Il indique le micro posé sur le meuble de la télévision.
– Emily a passé quelque temps aux États-Unis et en Allemagne. À une époque, elle voulait être artiste-chanteuse.
– Oh, ta gueule, lui dis pas ça ! que je réponds.
– Et elle a même fait quelques chansons sous des pseudonymes.
– C’est pas vrai !
– Même qu’il y a trois ans, elle faisait la tournée avec Black Lips, et elle avait même remplacé certaines chanteuses et même certains chanteurs pendant leur performance.
Je ne rougis pas, à défaut d’avoir le sang qu’il me faut pour le faire, mais je fusille Seto du regard ; et lui, il sourit, parce qu’il sait, ce connard, que j’aime chanter, mais pas devant les gens. L’avantage d’être ce que je suis, c’est que ma voix est très modulable, et donc chanter est facile. Cela ne voulait pas dire que j’avais nécessairement envie de me foutre dans la merde.
– Allez, Emily, ne fais pas un menteur de moi, montre-lui.

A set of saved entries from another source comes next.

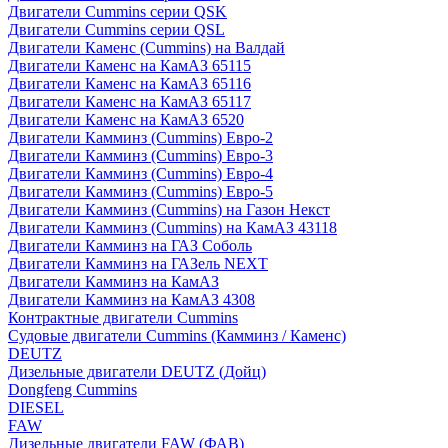
Двигатели Cummins серии QSK
Двигатели Cummins серии QSL
Двигатели Каменс (Cummins) на Валдай
Двигатели Каменс на КамАЗ 65115
Двигатели Каменс на КамАЗ 65116
Двигатели Каменс на КамАЗ 65117
Двигатели Каменс на КамАЗ 6520
Двигатели Камминз (Cummins) Евро-2
Двигатели Камминз (Cummins) Евро-3
Двигатели Камминз (Cummins) Евро-4
Двигатели Камминз (Cummins) Евро-5
Двигатели Камминз (Cummins) на Газон Некст
Двигатели Камминз (Cummins) на КамАЗ 43118
Двигатели Камминз на ГАЗ Соболь
Двигатели Камминз на ГАЗель NEXT
Двигатели Камминз на КамАЗ
Двигатели Камминз на КамАЗ 4308
Контрактные двигатели Cummins
Судовые двигатели Cummins (Камминз / Каменс)
DEUTZ
Дизельные двигатели DEUTZ (Дойц)
Dongfeng Cummins
DIESEL
FAW
Дизельные двигатели FAW (ФАВ)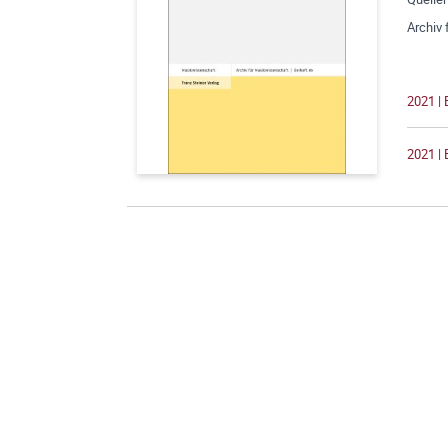
Archiv
2021 |
2021 | 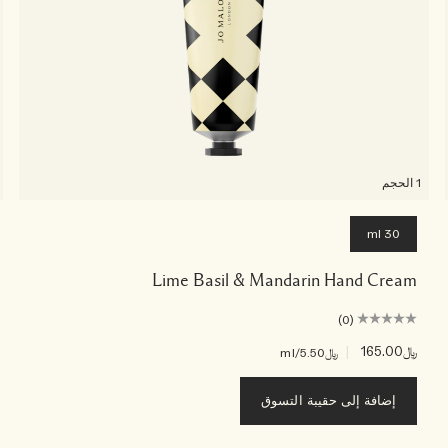
1 الحجم
30 ml
Lime Basil & Mandarin Hand Cream
(0)
﷼165.00
|
﷼5.50
/ml
إضافة إلى حقيبة التسوق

Je continue de le regarder, puis je regarde Rubis, et encore Seto, avant de grommeler quelque chose à voix basse, et je me dirige vers le décodeur, lequel était également branché au micro et à des amplificateurs. Je me penche bien bas, ce qui laisse amplement le temps à Rubis de voir la naissance de mes fesses sous ma jupe, et je règle les paramètres de la machine, avant d’y glisser un disque sans écriture, et de
lancer une chanson sur le disque.
– J’te jure que si tu me le fais regretter, Seto…
– Chante, allez !
Je roule des yeux et je prête donc ma voix à la chanson. La mélodie, douce, me vient naturellement, et j’écoute attentivement les signaux musicaux pour arriver à y glisser ma voix, apportant le micro à mes lèvres.

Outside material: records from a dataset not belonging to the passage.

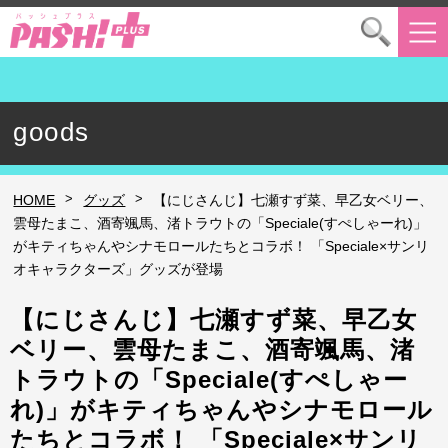
goods
>
>
HOME
グッズ
【にじさんじ】七瀬すず菜、早乙女ベリー、
雲母たまこ、酒寄颯馬、渚トラウトの「Speciale(すぺしゃーれ)」
がキティちゃんやシナモロールたちとコラボ！ 「Speciale×サンリ
オキャラクターズ」グッズが登場
【にじさんじ】七瀬すず菜、早乙女
ベリー、雲母たまこ、酒寄颯馬、渚
トラウトの「Speciale(すぺしゃー
れ)」がキティちゃんやシナモロール
たちとコラボ！ 「Speciale×サンリ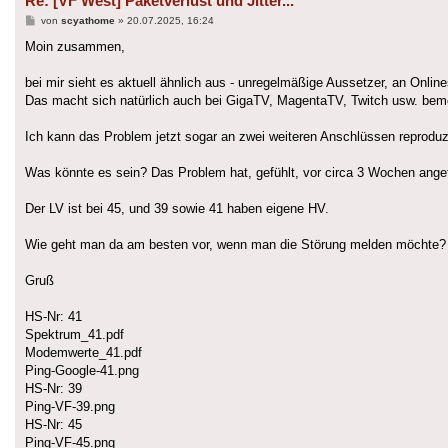
Re: [VF West] Paketverlust und Jitter...
Beitrag
von
scyathome
»
20.07.2025, 16:24
Moin zusammen,
bei mir sieht es aktuell ähnlich aus - unregelmäßige Aussetzer, an Online
Das macht sich natürlich auch bei GigaTV, MagentaTV, Twitch usw. beme
Ich kann das Problem jetzt sogar an zwei weiteren Anschlüssen reproduz
Was könnte es sein? Das Problem hat, gefühlt, vor circa 3 Wochen angef
Der LV ist bei 45, und 39 sowie 41 haben eigene HV.
Wie geht man da am besten vor, wenn man die Störung melden möchte?
Gruß
HS-Nr: 41
Spektrum_41.pdf
Modemwerte_41.pdf
Ping-Google-41.png
HS-Nr: 39
Ping-VF-39.png
HS-Nr: 45
Ping-VF-45.png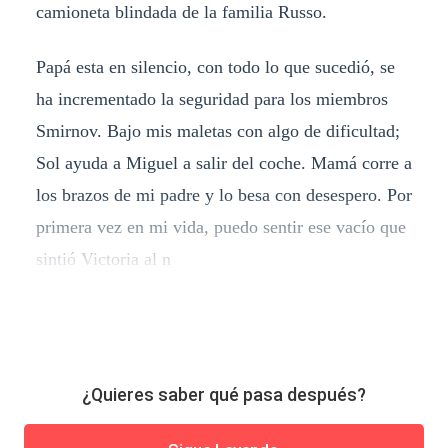
camioneta blindada de la familia Russo.
Papá esta en silencio, con todo lo que sucedió, se
ha incrementado la seguridad para los miembros
Smirnov. Bajo mis maletas con algo de dificultad;
Sol ayuda a Miguel a salir del coche. Mamá corre a
los brazos de mi padre y lo besa con desespero. Por
primera vez en mi vida, puedo sentir ese vacío que
sintió Victoria al n
¿Quieres saber qué pasa después?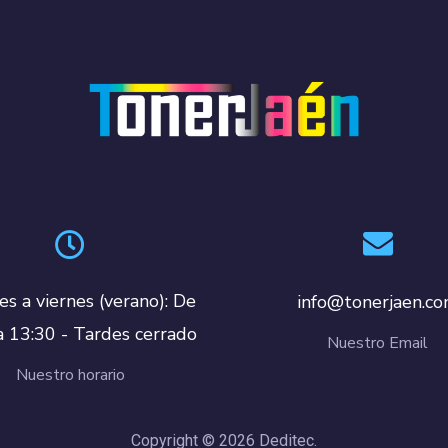
es a viernes (verano): De
info@tonerjaen.c
a 13:30 - Tardes cerrado
Nuestro Email
Nuestro horario
Copyright © 2026 Deditec.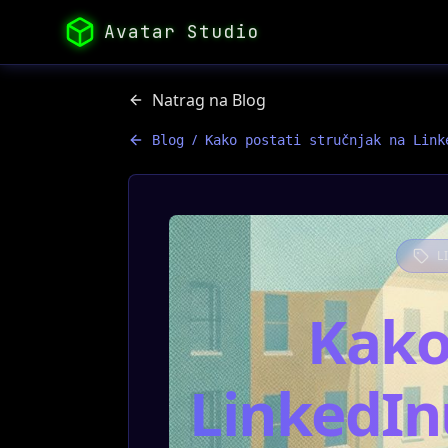
Avatar Studio
Natrag na Blog
/
Blog
Kako postati stručnjak na Link
L
Kako
LinkedInu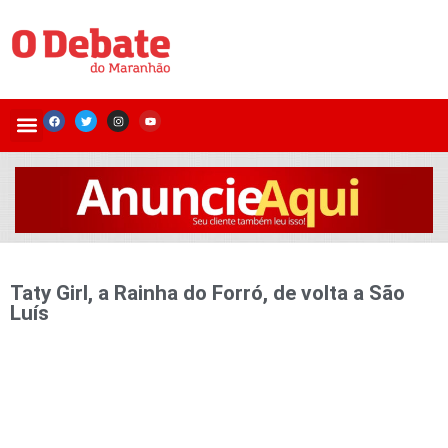
Taty Girl, a Rainha do Forró, de volta a São
Luís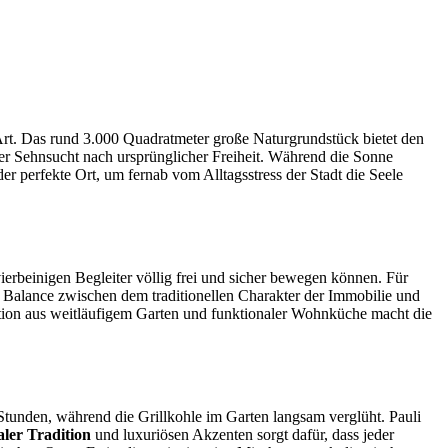
rt. Das rund 3.000 Quadratmeter große Naturgrundstück bietet den
 der Sehnsucht nach ursprünglicher Freiheit. Während die Sonne
er perfekte Ort, um fernab vom Alltagsstress der Stadt die Seele
 vierbeinigen Begleiter völlig frei und sicher bewegen können. Für
Balance zwischen dem traditionellen Charakter der Immobilie und
ation aus weitläufigem Garten und funktionaler Wohnküche macht die
tunden, während die Grillkohle im Garten langsam verglüht. Pauli
aler Tradition
und luxuriösen Akzenten sorgt dafür, dass jeder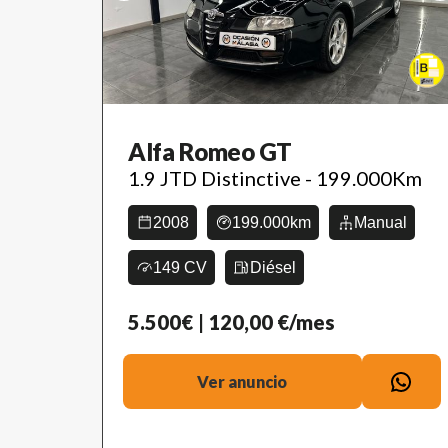
Alfa Romeo GT
1.9 JTD Distinctive - 199.000Km
2008
199.000km
Manual
149 CV
Diésel
5.500€
| 120,00 €/mes
Ver anuncio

“ Step forward and meet a new sunrise
A coward is shivering inside
Today I'll be a friend of mine
Who swallows suffering with smile”
Du coin de l’oeil, je remarque le genou de Seto qui s’approche de celui de Rubis, et je le vois même approcher sa main de son épaule, et de l’enlacer plus près. Je m’approche donc du duo, puis je place mes jambes de chaque côté de celles de Rubis, avant de grimper sur elle à califourchon, une main sur son épaule, l’autre au micro.
“ I drew a different reality
With unconditional loyalty
Ego hardly can be piqued
'Cause I'm selfless”
Je m’approche un peu d’elle, frôlant son corps du mien, pressant mon buste au sien, avant de renverser la tête alors que la guitare se lance, et de ma gorge jaillit une voix gutturale et sauvage.
“Scale armour blaze!”
Je me penche sur Rubis, et je lui caresse la joue de la main sur son épaule.
« Virgin innocence ! »
Et je continue la chanson, et je m’adonne à ma performance. Putain que c’est bon. Putain que j’aime faire résonner ma voix. J’aime tout. Et je sens l’énergie monter en moi. Mes cheveux se balancent librement, mon corps se mue, et j’ai envie de brûler. J’ai chaud. Tout en étant sur Rubis, ma main quitte sa joue et se pose sur la cuisse de Seto, d’abord près du genou, et après un peu plus haut.